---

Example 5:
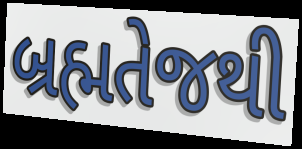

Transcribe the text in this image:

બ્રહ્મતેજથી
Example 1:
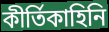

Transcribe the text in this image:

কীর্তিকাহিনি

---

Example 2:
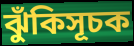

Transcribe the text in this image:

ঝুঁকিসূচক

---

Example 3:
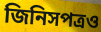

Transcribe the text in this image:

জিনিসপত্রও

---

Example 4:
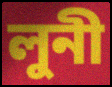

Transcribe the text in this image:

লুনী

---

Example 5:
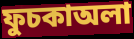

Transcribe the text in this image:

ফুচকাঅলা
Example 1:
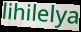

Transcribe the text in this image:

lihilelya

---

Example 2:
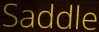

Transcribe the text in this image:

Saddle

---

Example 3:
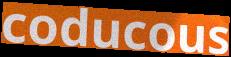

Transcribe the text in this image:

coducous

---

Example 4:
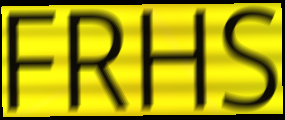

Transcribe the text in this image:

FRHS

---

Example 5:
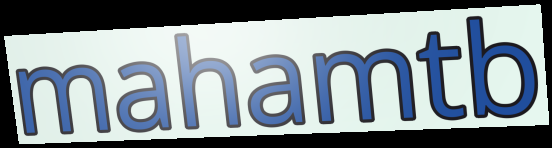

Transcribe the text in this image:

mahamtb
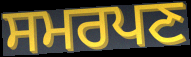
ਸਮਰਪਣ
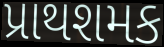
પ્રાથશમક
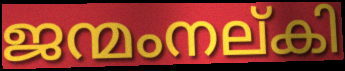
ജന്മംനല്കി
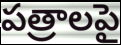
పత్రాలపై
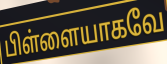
= = =
#### What you should do:
Return every entry above word for word, leaving pictures out.

#### Output:
---

Example 5:

Transcribe the text in this image:

બ્રહ્મતેજથી
Example 1:

Transcribe the text in this image:

কীর্তিকাহিনি

---

Example 2:

Transcribe the text in this image:

ঝুঁকিসূচক

---

Example 3:

Transcribe the text in this image:

জিনিসপত্রও

---

Example 4:

Transcribe the text in this image:

লুনী

---

Example 5:

Transcribe the text in this image:

ফুচকাঅলা
Example 1:

Transcribe the text in this image:

lihilelya

---

Example 2:

Transcribe the text in this image:

Saddle

---

Example 3:

Transcribe the text in this image:

coducous

---

Example 4:

Transcribe the text in this image:

FRHS

---

Example 5:

Transcribe the text in this image:

mahamtb
ਸਮਰਪਣ
પ્રાથશમક
ജന്മംനല്കി
పత్రాలపై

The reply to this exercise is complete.